前半は国営テレビが、ベルジャンシクに入港したオルスク号を誇らしげに紹介している映像だと思います。
この映像でもわかるように、オルスク号はおもに戦車を上陸させるのが役割で、ロシアが支配して最初にベルジャンシク港に入港したのがオルスク号だそうです。その任務は終えていたでしょうから、すでに戦車を積んでないでしょうけど、あの爆発ですから、人的な被害も出ていそうです。
またもロシアは大きな損害を蒙りましたが、その一方で、ウクライナ人の死者も増え続けています。
どうやったら戦争は終わるのか
ロシア軍の戦死者1万人という数字は信憑性が薄いとしても、連日3桁の戦死者が出ていることは間違いなさそうで、ウクライナへの侵攻はロシアにとってもマイナスだったことは明らかですから、もうやめた方がいいでしょ。
つってもプーチンはやめない。
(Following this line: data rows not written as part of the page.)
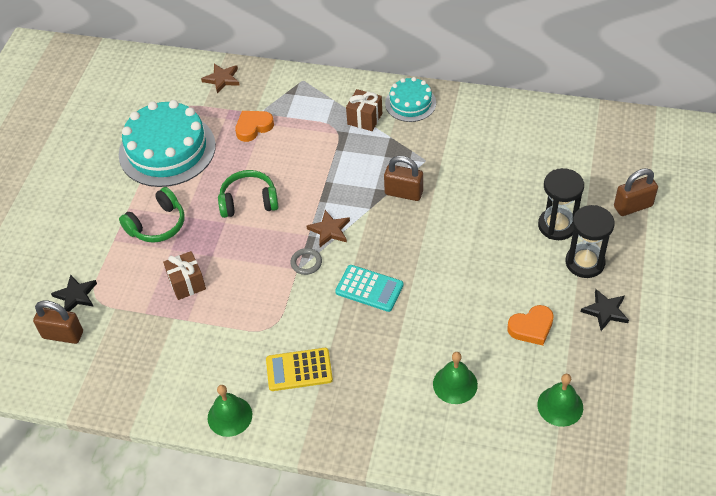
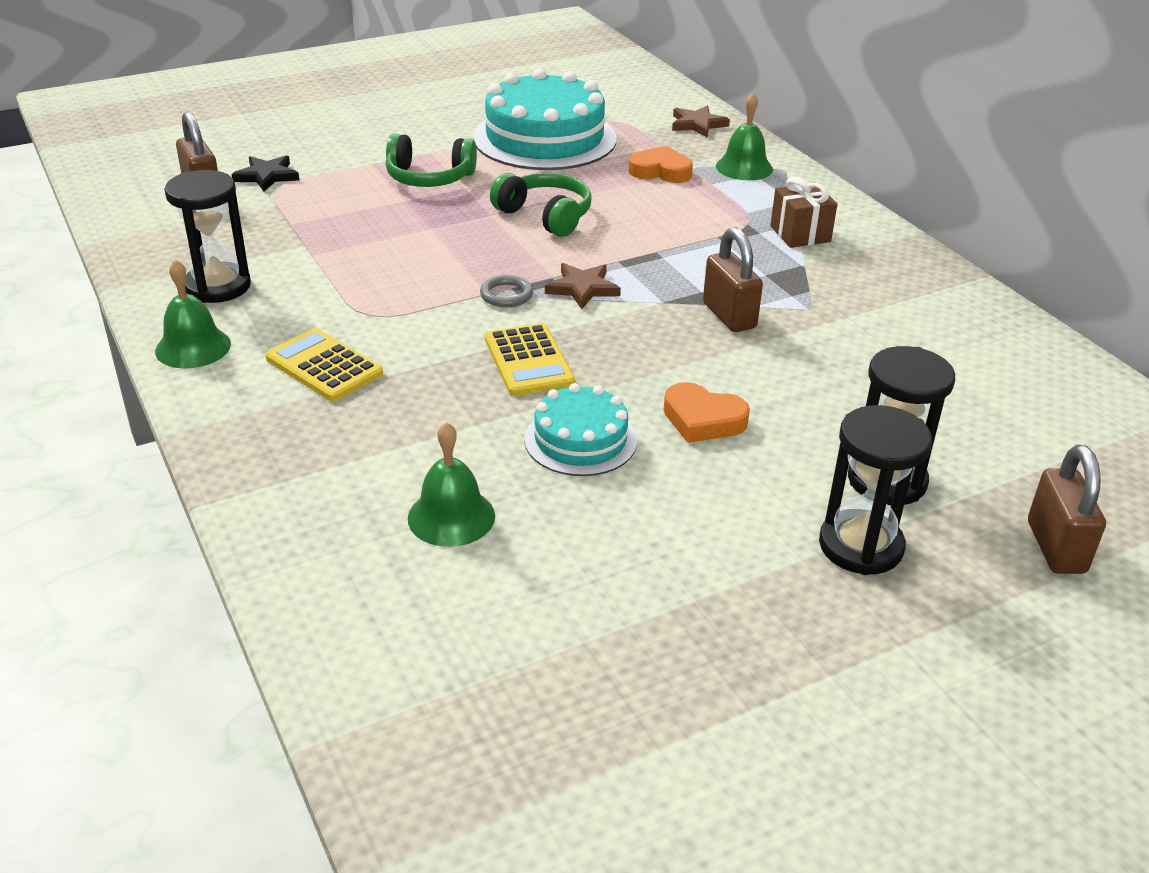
camera: 45 degrees right, 15 degrees down
(179, 377) = (218, 286): none -> black hourglass
(187, 283) = (367, 231): brown gift -> none
(369, 289) = (528, 361): turquoise calculator -> yellow calculator
(410, 103) = (884, 254): turquoise cake -> turquoise cake (580, 440)
(531, 327) = (654, 547): orange heart -> orange heart (703, 420)
(560, 406) = (535, 657): green bell -> green bell (744, 167)
(605, 311) = (797, 619): black star -> none
(633, 206) = (1055, 547): brown padlock -> brown padlock turned 60 degrees clockwise

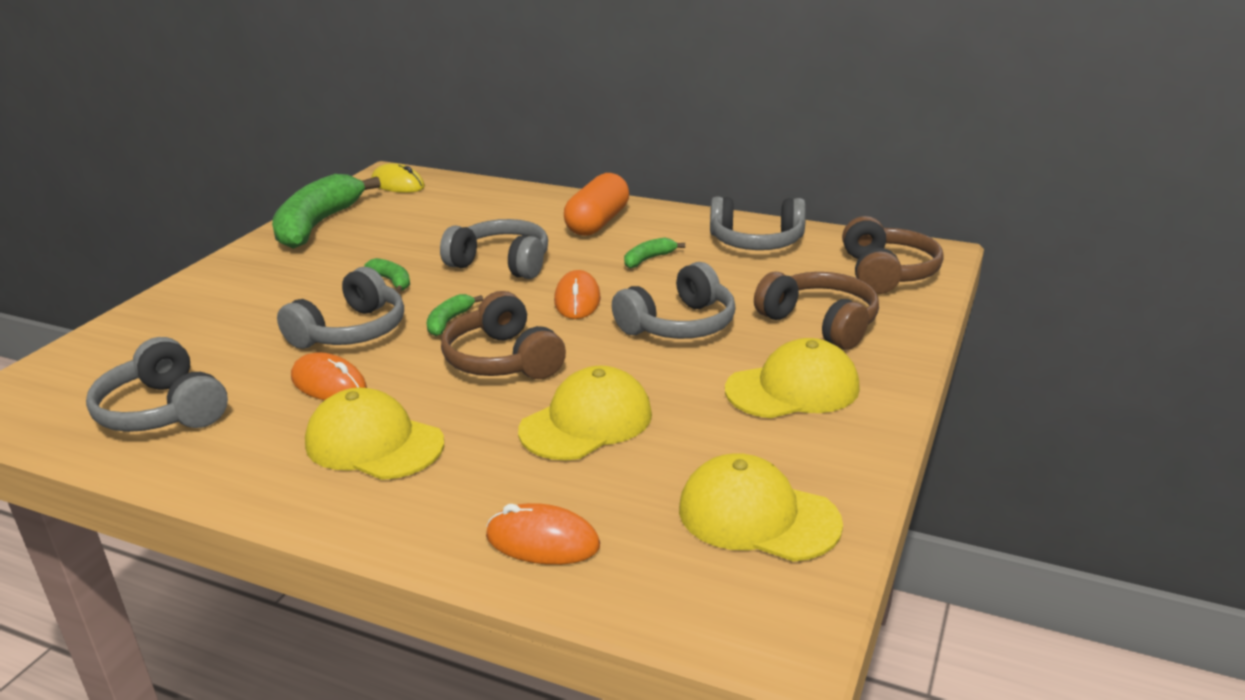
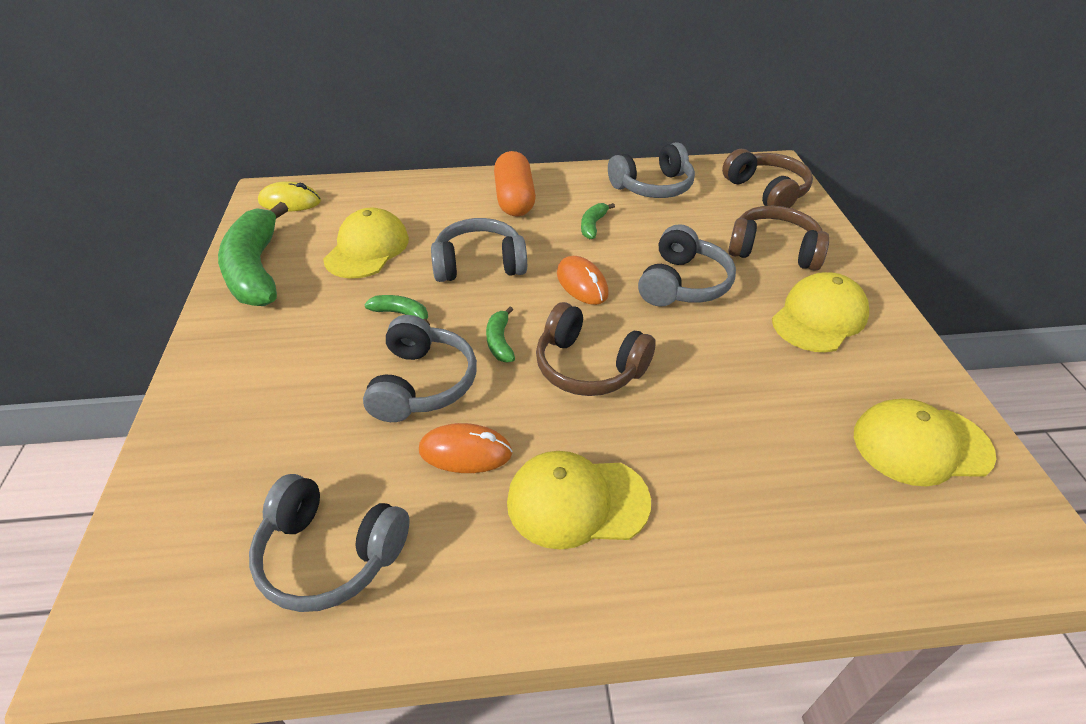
camera: 30 degrees left, 15 degrees up
(542, 541) = (815, 541): orange mouse -> none
(586, 422) = (719, 406): yellow cap -> yellow cap (367, 249)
すぐそこまで赤軍や英米軍が迫ってきてやっと死を覚悟したヒトラーと同じタイプですから(それでも自決をしないため、側近たちが殺害して自決に偽装したというのがヒュー・トマスの主張です)、自分の判断ではやめない。
では、ウクライナ軍はクレムリンまで進撃していかなければならないのか? それはないとして、他にどんな終結があるのでしょうか。
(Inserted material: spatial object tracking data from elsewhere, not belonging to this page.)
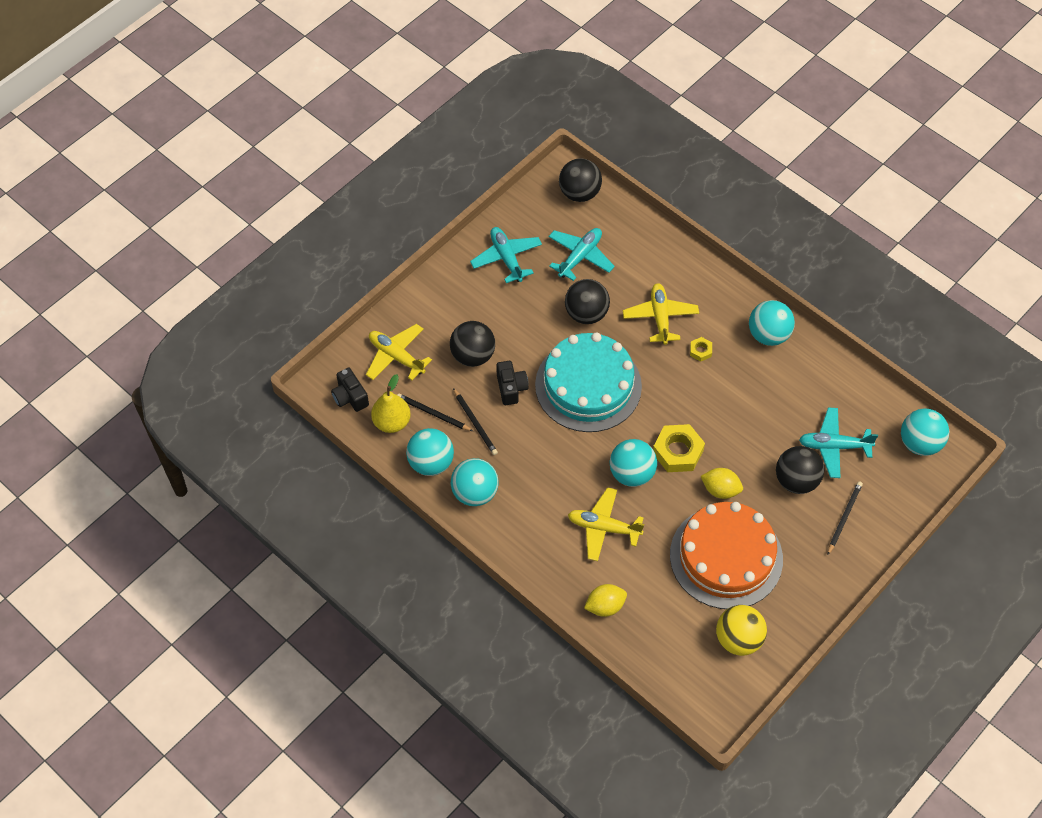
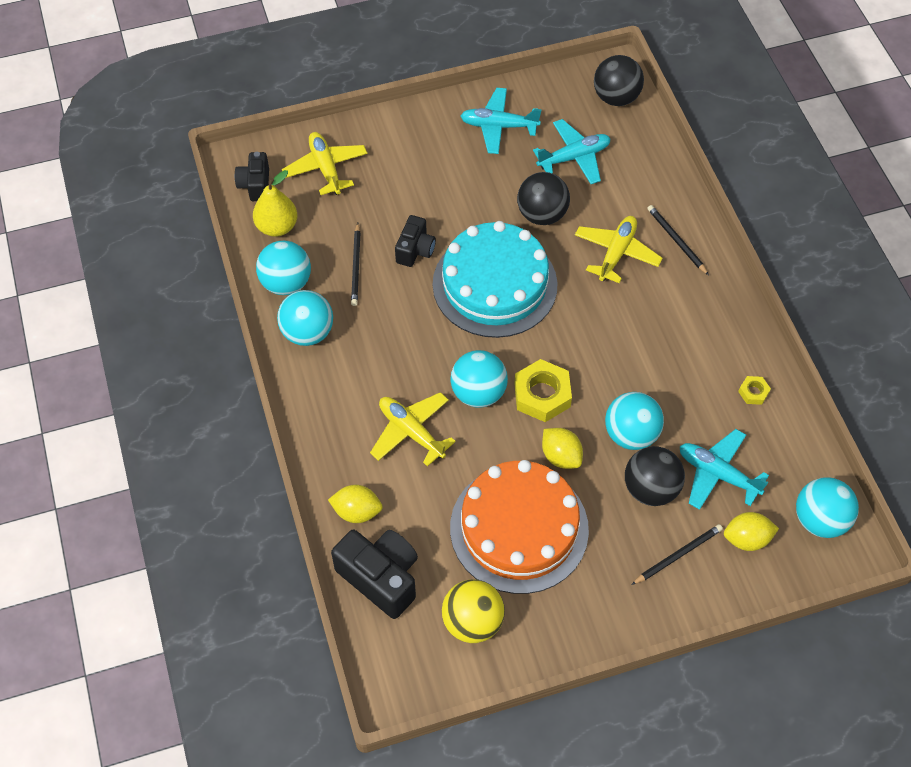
camera: 30 degrees right, 0 degrees up
(433, 413) = (322, 237): black pencil -> black pencil (676, 240)
(473, 355) = (400, 201): black ball -> none
(506, 258) = (498, 126): turquoise plane -> turquoise plane turned 90 degrees counterclockwise
(654, 644) = (381, 578): none -> black camera
(700, 351) = (636, 306): yellow nut -> yellow nut (753, 392)
(768, 335) = (722, 324): turquoise ball -> turquoise ball (631, 434)
(881, 482) = (746, 539): none -> yellow lemon

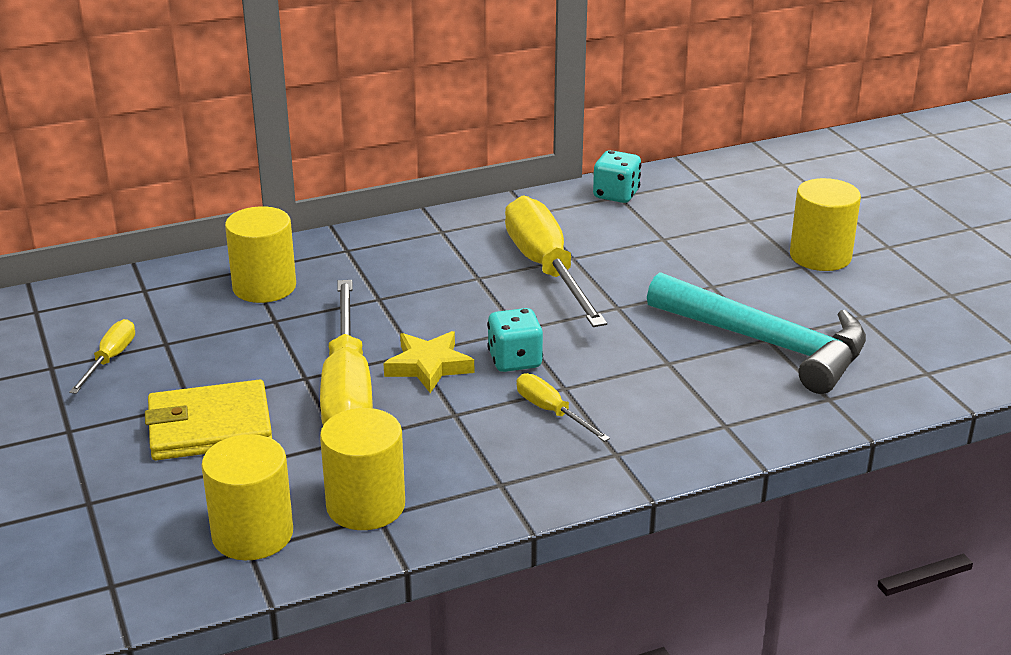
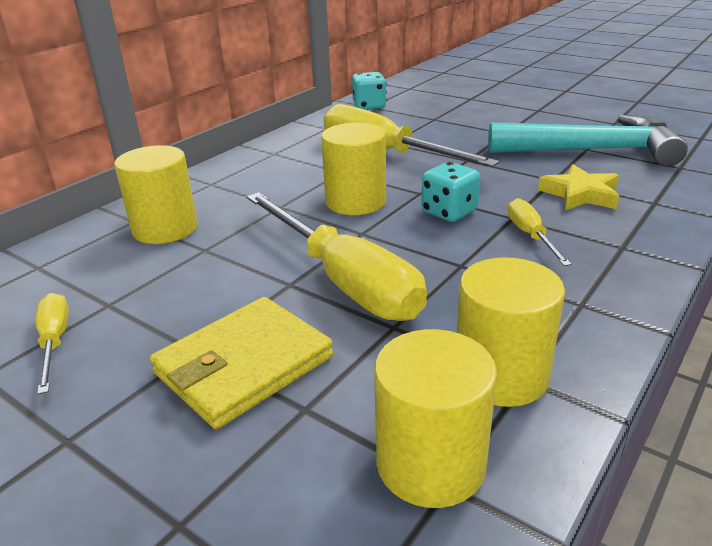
camera: 30 degrees left, 0 degrees up
(429, 366) = (388, 238): yellow star -> yellow star (580, 194)
(551, 412) = (531, 236): yellow screwdriver -> yellow screwdriver turned 60 degrees clockwise
(820, 256) = (539, 103): yellow cylinder -> yellow cylinder (356, 202)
数十万という人々が立ち上がってクレムリンを囲い、警備との銃撃戦の末、内部に乱入して、プーチンのクビを吊って晒す。革命方式です。
通常はそこに至る前に海外逃亡か。
しかし、路上での行動は完全に抑えこまれていますから、警察までが民衆の側に立って蜂起するようなことがない限り、このパターンはなさそうです。
となると、暗殺か。しかし、プーチンはすでにこれを察知しているようで、あまり人前に出ないようにしているらしい。末期のヒトラーです。
こうなると、殺せるのは、信頼されている部下だけです。ドイツでは、国軍の中で繰り返し暗殺計画、クーデター計画が立てられていましたが、実行されたのは1944年7月20日。それも失敗しますが、なぜそれまで実行されなかったかと言えば国民がヒトラーを支持していたからです。
国民の支持しない暗殺を実行しても、ヒムラーやゲーリングがヒトラーに成り代わるだけで、暗殺の実行犯やそのグループは全員処刑され、独裁体制は維持され、ユダヤ人やジプシーは殺され続けます。
それらの腹心たちもすべて殺してクーデターを起こしても、国民の支持がなければ再度クーデターが起こされたり、内戦になったりします。ミャンマーがいい例です。
70パーセント、80パーセントという数字はともあれ、大半の国民がプーチンを支持している中で、軍による暗殺やクーデターは難しい。